Your task is to extract every entry that follows word for word while excluding the pictures.

Top of RECORDS FOR THE EXERCISE

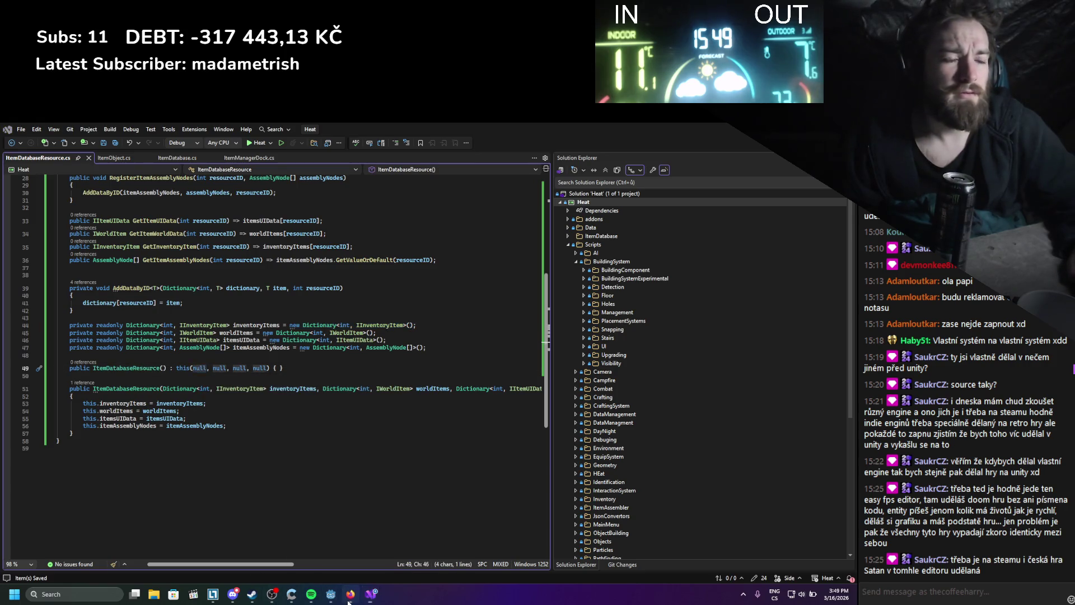
pyautogui.moveTo(361, 597)
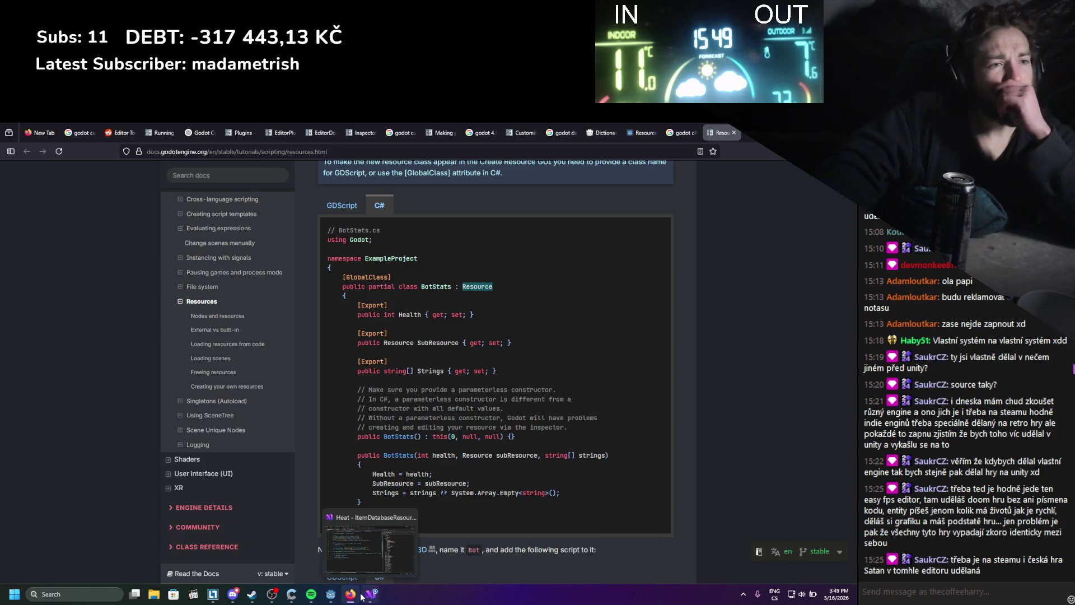
pyautogui.click(362, 597)
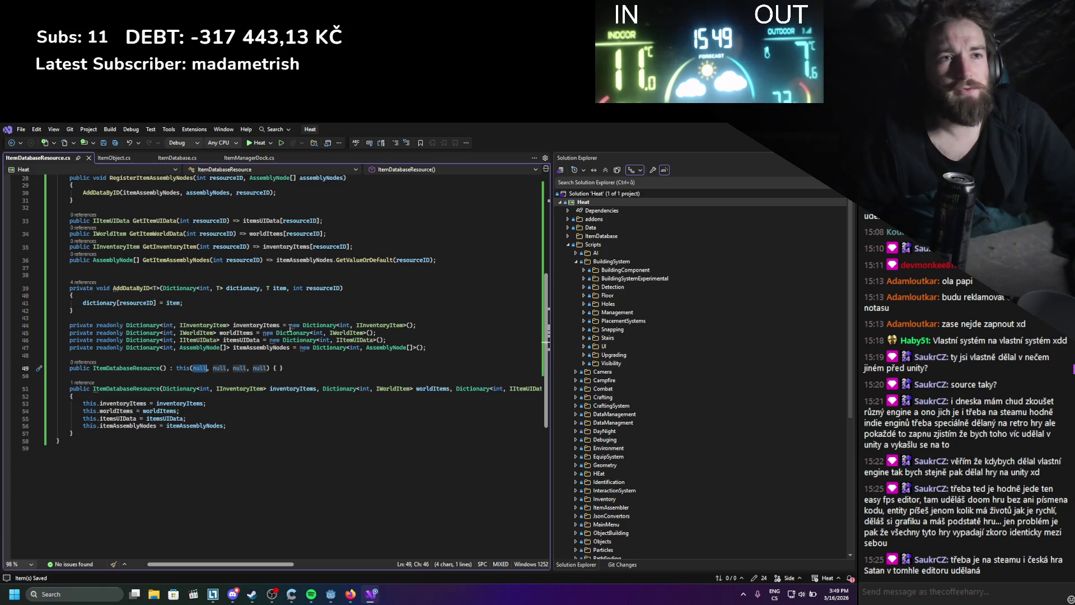
# - Replace the inventoryItems and worldItems assignments with new empty Dictionary initializers
pyautogui.moveTo(69, 324); pyautogui.dragTo(427, 348)
pyautogui.click(414, 325)
pyautogui.click(167, 404)
pyautogui.doubleClick(166, 404)
pyautogui.write('new Dictionary<int, IInventoryItem>()')
pyautogui.moveTo(266, 333); pyautogui.dragTo(374, 334)
pyautogui.press('ctrl+c')
pyautogui.doubleClick(161, 411)
pyautogui.press('ctrl+v')
# - Replace the itemsUIData and itemAssemblyNodes assignments with new empty Dictionary initializers
pyautogui.moveTo(270, 340); pyautogui.dragTo(384, 340)
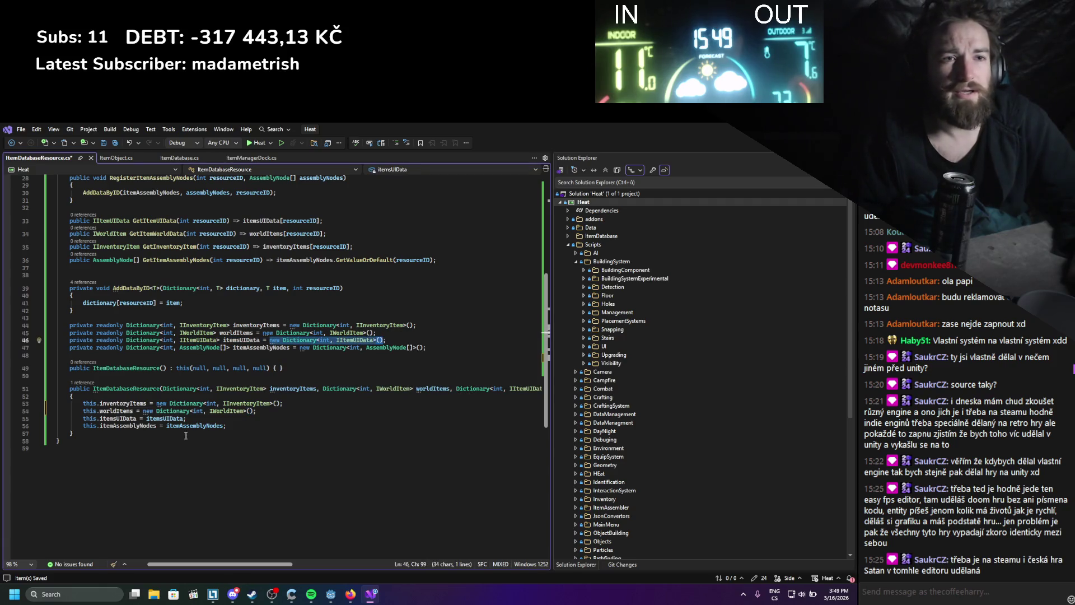
pyautogui.press('ctrl+c')
pyautogui.doubleClick(165, 418)
pyautogui.press('ctrl+v')
pyautogui.moveTo(300, 348); pyautogui.dragTo(425, 348)
pyautogui.press('ctrl+c')
pyautogui.doubleClick(210, 426)
pyautogui.press('ctrl+v')
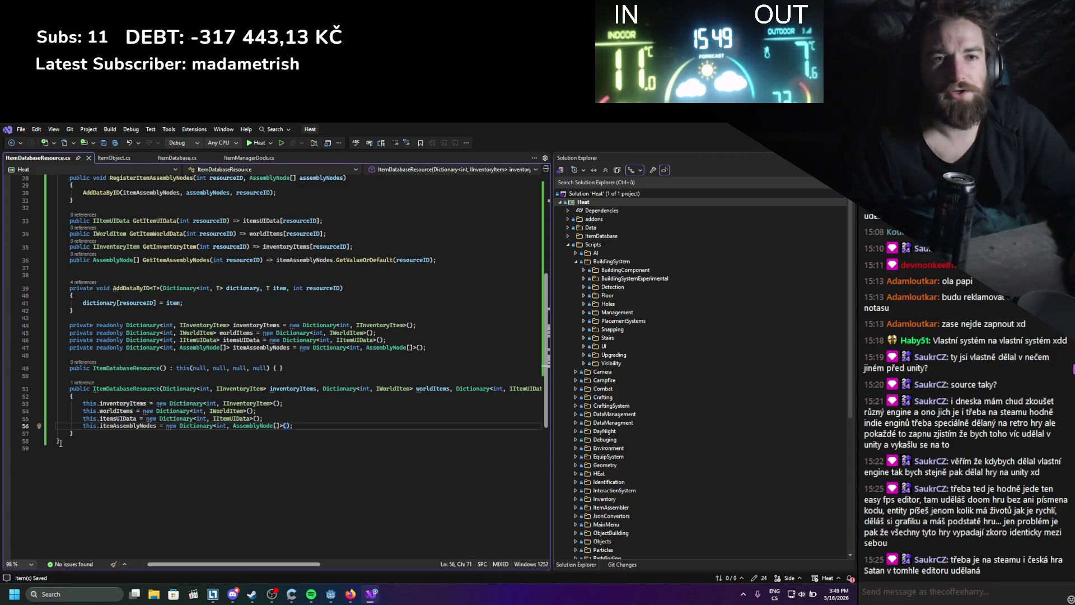
# - Duplicate the constructor as a parameterless ItemDatabaseResource() and remove the nulls from this(...)
pyautogui.moveTo(73, 435); pyautogui.dragTo(72, 388)
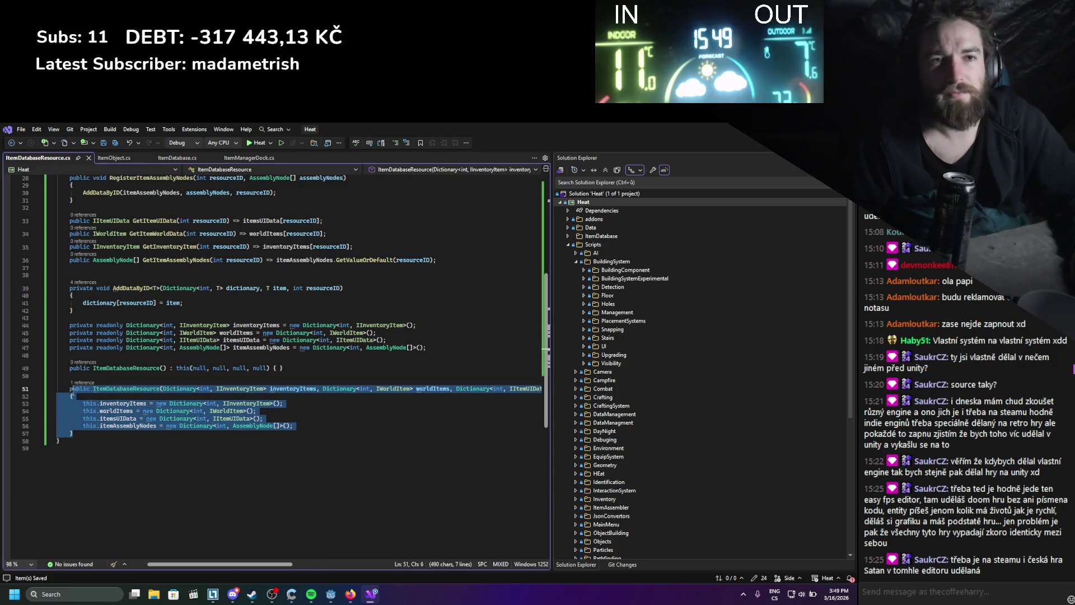
pyautogui.click(80, 429)
pyautogui.press('Return')
pyautogui.press('Return')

Bottom of RECORDS FOR THE EXERCISE

→ **YOUR RESPONSE**
pyautogui.moveTo(361, 597)
pyautogui.click(362, 597)
# - Replace the inventoryItems and worldItems assignments with new empty Dictionary initializers
pyautogui.moveTo(69, 324); pyautogui.dragTo(427, 348)
pyautogui.click(414, 325)
pyautogui.click(167, 404)
pyautogui.doubleClick(166, 404)
pyautogui.write('new Dictionary<int, IInventoryItem>()')
pyautogui.moveTo(266, 333); pyautogui.dragTo(374, 334)
pyautogui.press('ctrl+c')
pyautogui.doubleClick(161, 411)
pyautogui.press('ctrl+v')
# - Replace the itemsUIData and itemAssemblyNodes assignments with new empty Dictionary initializers
pyautogui.moveTo(270, 340); pyautogui.dragTo(384, 340)
pyautogui.press('ctrl+c')
pyautogui.doubleClick(165, 418)
pyautogui.press('ctrl+v')
pyautogui.moveTo(300, 348); pyautogui.dragTo(425, 348)
pyautogui.press('ctrl+c')
pyautogui.doubleClick(210, 426)
pyautogui.press('ctrl+v')
# - Duplicate the constructor as a parameterless ItemDatabaseResource() and remove the nulls from this(...)
pyautogui.moveTo(73, 435); pyautogui.dragTo(72, 388)
pyautogui.click(80, 429)
pyautogui.press('Return')
pyautogui.press('Return')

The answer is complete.